Knapp 20 Prozent der Portugiesen sind älter als 64 Jahre. Rentner treffen sich normalerweise draußen an der Straße, stellen ihre Plastikstühle auf, plauschen und betrachten das an ihnen vorbeirauschende Leben. Jetzt, in der Not, werden sie in und von ihren Familien umsorgt. Das Alter genießt großen Respekt. Betritt ein Rentner das Geschäft, machen junge Leute an der Theke stets Platz. Eine Kultur, die den Portugiesen auch in dieser Krise zur Hilfe kommen kann. Supermärkte reservieren die Stunden bis zum Mittag für Senioren. So wird der Kontakt mit anderen Altersgruppen vermieden. Gemeinden organisieren Einkaufshilfen und Transporte.
Portugal hat es dringend nötig, glimpflich davonzukommen. Die Wirtschaftskrise hat das Land hart getroffen. Der Sparzwang hat auch vor dem staatlichen Gesundheitssystem keinen Halt gemacht. Das Krankenhaus in Portimão etwa, eine zentrale Klinik der westlichen Algarve, ist baulich in einem bedenklichen Zustand. Als wir dort in einem Flur auf ein Behandlungsgespräch warten, tropft uns Wasser aus einer maroden Leitung über uns auf den Kopf. Die Ärzte hingegen, die wir kennenlernen, machen einen großartigen Eindruck. Aber sie können nur mit dem arbeiten, was da ist. Verfügt Deutschland über 29 Intensiv-Betten pro 100.000 Einwohner, sind es in hier lediglich 4,2. Auch an Laborkapazitäten mangelt es.
In Portugal gibt es ein Wort, für das keine deutsche Übersetzung passt. Die „saudade“ vereint Sehnsucht mit der Leidensfähigkeit. Sie ist das Instrument, auf dem der Fado spielt. Und ein Band, das die Menschen zusammenhält. Das Mut transportiert und gemeinsame Identität schafft. Das hilft in diesen Tagen, die das gerade erst von der Krise genesene Land erneut schütteln.

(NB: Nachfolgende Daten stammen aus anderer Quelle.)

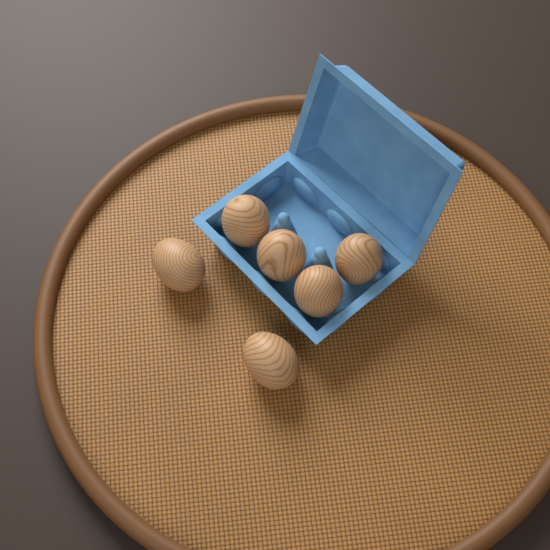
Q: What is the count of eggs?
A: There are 6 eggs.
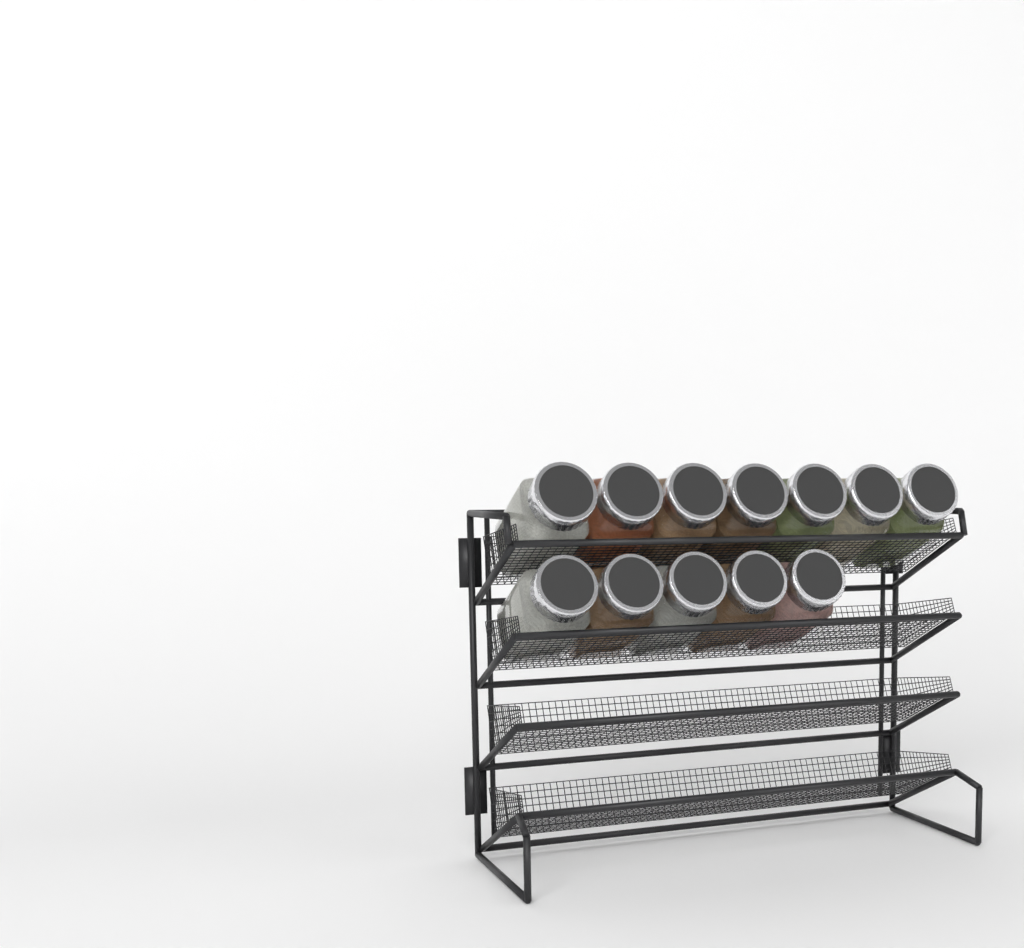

Auch heute ist Sonnabend. Wir stehen vor der gesperrten Markthalle. Ein Halbstarker hängt vorm geschlossenen, sonst von den greisen Herren mit dem Obstler gesäumten Kiosk herum. Corona-Party sieht anders aus. Am Fenster gegenüber sitzt ein sehr alter Mann. Würde gut zu dieser Szene passen, wenn er jetzt traurig blickte, denke ich. Doch der Mann lächelt. „Bom fim de semana“, ruft er, als er meinen Blick bemerkt. „Schönes Wochenende!“
Der Autor Andreas Daebeler arbeitete fast zwei Jahrzehnte als Lokaljournalist in Pinneberg, zuletzt als Redakteur fürs Hamburger Abendblatt, ehe er im Frühjahr 2018 nach Portugal auswanderte. Er ist unserer Redaktion nach wie vor eng verbunden.